Normalization vs Compression
July 9, 2010, 3:02:36 pm

Recently I was working on a relational database and I was juggling the eternal act of normalization with efficiency. There are many books about database normalization written by people who love writing books about database normalization. I've read a couple myself and it all seemed reasonable back in university.

But it's the 21st century and it dawned on me that normalization is the futile act of trying to manually compress data. If you break up your data records in to its related component parts to -avoid duplicate data- then you're literally trying to re-invent compression ..badly.

So let's say we let compression deal with our data storage. Smart hashing would mean you'd easily be able to store just as much data in "document" format. But how do you identify when two records are actually the same? I suspect this is the job of hashing and indexing. If two people have the same (and more interestingly - similar) address, statistical machine analysis will find this fact without a programmer having to define the concept of address as its own table.

I've also seen a few impressive search engines that work by doing exactly this - compressing the data and using hashes to look it up rapidly. That combined with similar indexing and automatic data normalization through reduction seems interesting to me. It could find patterns that you'd never think of normalizing normally but ultimately make your program more efficient, based on how you're using the data.

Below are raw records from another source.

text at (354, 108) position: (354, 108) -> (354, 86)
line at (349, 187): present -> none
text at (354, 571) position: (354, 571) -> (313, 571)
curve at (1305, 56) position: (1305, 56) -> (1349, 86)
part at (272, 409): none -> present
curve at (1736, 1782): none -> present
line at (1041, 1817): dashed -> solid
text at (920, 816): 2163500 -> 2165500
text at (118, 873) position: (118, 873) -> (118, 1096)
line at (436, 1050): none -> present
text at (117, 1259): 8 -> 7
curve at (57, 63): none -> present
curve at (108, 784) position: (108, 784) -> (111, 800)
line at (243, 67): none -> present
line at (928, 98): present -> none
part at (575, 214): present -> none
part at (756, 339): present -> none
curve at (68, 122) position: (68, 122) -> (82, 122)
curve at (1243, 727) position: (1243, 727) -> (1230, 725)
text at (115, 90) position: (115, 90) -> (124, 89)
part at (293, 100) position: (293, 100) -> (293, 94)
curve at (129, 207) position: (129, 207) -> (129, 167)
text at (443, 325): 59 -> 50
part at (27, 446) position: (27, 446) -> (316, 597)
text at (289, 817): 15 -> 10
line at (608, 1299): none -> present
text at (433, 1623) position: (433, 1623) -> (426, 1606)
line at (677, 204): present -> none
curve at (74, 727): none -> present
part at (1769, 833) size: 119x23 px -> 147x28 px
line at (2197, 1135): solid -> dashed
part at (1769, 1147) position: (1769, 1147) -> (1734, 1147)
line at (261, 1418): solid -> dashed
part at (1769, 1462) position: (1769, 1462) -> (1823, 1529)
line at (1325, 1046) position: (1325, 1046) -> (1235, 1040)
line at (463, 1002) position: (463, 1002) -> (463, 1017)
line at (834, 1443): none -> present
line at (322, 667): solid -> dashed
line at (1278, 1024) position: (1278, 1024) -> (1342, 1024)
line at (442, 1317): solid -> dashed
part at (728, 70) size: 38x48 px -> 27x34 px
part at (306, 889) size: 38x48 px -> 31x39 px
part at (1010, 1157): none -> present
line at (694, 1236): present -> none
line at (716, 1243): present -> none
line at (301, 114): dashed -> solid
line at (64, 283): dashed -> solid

You can also use the same technique to apply indexing automatically. It is compression after all, so finding the kinds of data you're looking for is the job of statistical machine learning. Is there anyone out there doing this right now? I'd be interested in trying to use this kind of database over a classical relational database.

By Cees de Groot on July 13, 2010, 8:38:00 am

It's exactly the sort of stuff we deal with on a day-by-day basis. Any big website will have search engines and whatnot backing up a relational database, but we never use the actual relational bits of it. Accesses to the DB are usually by primary key only, the search engine handles the rest.

So, what you end up with is further screwing up the issues with disk latency. Instead of a single read to pull a 4k block from the drive containing The Document, the relational database gets a slew of queries scattered over several tables to pull together all the various normalized records that comprise the logical datum.

As far as I'm concerned, normalization is definitely a thing of the past for the sort of website I work at :)

By Isaac on July 13, 2010, 8:45:36 am

I don't think normalization is primarily meant to save disk/memory space, but rather to make the model of the data as exact as possible so that you can contruct any sort of query you want against it, and to make sure you know that data has a single canonical source. If the same data is in the database in multiple places (an employee's phone number is repeated for every project she is assigned to) then it's not clear which is authoritative.

I've generally found normalization to be extremely helpful with any long lasting dataset (since you end up using it later in ways you hadn't expected originally), and also think it's acceptable to de-normalize pieces of data for performance reasons, as long as it's still clear where the "official" source of that data is.

By JenaVelescu on July 13, 2010, 3:37:03 pm

mmmmI think you may be right in what you have said in this post. Whoever there will be many people will not agree with your opinion

By Joerg Beekmann on July 16, 2010, 5:51:48 pm

In your example if the "same" address can be entered multiple times you know there will be discrepancies. If the data was guaranteed to be duplicated exactly I couldn't care less how many times it written.